> _DOCUMENT TEXT_:

------------------------------

Proof. The characteristics Equation (7) has real and distinct roots. The solution of the recurrence relation (6) is therefore of the form

\begin{equation} \label{equation Q} R_{n}(x)=A\alpha^n(x)+B\beta^n(x), \end{equation}
(9)
where \(A\) and \(B\) are constants and \(\alpha(x)=\dfrac{ax+\sqrt{a^2x^2+4b}}{2}\) and \(\beta(x)=\dfrac{ax-\sqrt{a^2x^2+4b}}{2}\).

Setting \(n=0\) and \(n=1\) in (9), we obtain

\[A+B=R_0(x)\] and \[A\alpha(x)+B\beta(x)=R_1(x)\] respectively.

Solving these equations simultaneously, we obtain

\[A=\dfrac{R_1(x)- \beta(x)R_0(x)}{\alpha(x)-\beta(x)}\] and \[B=\dfrac{\alpha(x)R_0(x)-R_1(x)}{\alpha(x)-\beta(x)}.\] Substituting for \(A\) and \(B\) in (9), we get \begin{align*} R_n(x)&={\left(\dfrac{R_1(x)-\beta(x)R_0(x)}{\alpha(x)-\beta(x)}\right)}\alpha^n(x)-{\left(\dfrac{R_1(x)-\alpha(x)R_0(x)}{\alpha(x)-\beta(x)}\right)}\beta^n(x)\\ &=\dfrac{1}{\alpha(x)-\beta(x)}\left[R_1(x)(\alpha^n(x)-\beta^n(x))+bR_0(x)(\alpha^{n-1}(x)-\beta^{n-1}(x))\right]. \end{align*} Hence the proof.

------------------------------

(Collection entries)
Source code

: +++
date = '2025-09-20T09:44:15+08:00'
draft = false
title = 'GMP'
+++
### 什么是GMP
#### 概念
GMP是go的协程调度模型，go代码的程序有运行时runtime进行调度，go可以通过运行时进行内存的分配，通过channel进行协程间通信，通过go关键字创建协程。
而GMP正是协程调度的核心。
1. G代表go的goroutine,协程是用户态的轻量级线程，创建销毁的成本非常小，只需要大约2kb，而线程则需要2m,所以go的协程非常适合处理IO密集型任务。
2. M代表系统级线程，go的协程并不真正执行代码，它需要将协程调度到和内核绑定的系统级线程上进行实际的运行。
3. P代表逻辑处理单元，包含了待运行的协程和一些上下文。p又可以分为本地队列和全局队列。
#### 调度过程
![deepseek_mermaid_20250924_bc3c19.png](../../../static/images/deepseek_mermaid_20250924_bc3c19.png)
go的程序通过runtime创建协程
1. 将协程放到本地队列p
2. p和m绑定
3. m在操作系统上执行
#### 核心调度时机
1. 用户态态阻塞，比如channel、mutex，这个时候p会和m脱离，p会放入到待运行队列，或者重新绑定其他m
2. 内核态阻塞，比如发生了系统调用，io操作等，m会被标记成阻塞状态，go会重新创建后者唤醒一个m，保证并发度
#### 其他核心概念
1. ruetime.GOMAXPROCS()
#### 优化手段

------------------------------

Write out again, word for word, everything in the proof above from "Proof. The characteristics" down to "and \[A\alpha(x)+B\beta(x)=R_1(x)\] respectively.".

> _RESPONSE BELOW_:
Proof. The characteristics Equation (7) has real and distinct roots. The solution of the recurrence relation (6) is therefore of the form

\begin{equation} \label{equation Q} R_{n}(x)=A\alpha^n(x)+B\beta^n(x), \end{equation}
(9)
where \(A\) and \(B\) are constants and \(\alpha(x)=\dfrac{ax+\sqrt{a^2x^2+4b}}{2}\) and \(\beta(x)=\dfrac{ax-\sqrt{a^2x^2+4b}}{2}\).

Setting \(n=0\) and \(n=1\) in (9), we obtain

\[A+B=R_0(x)\] and \[A\alpha(x)+B\beta(x)=R_1(x)\] respectively.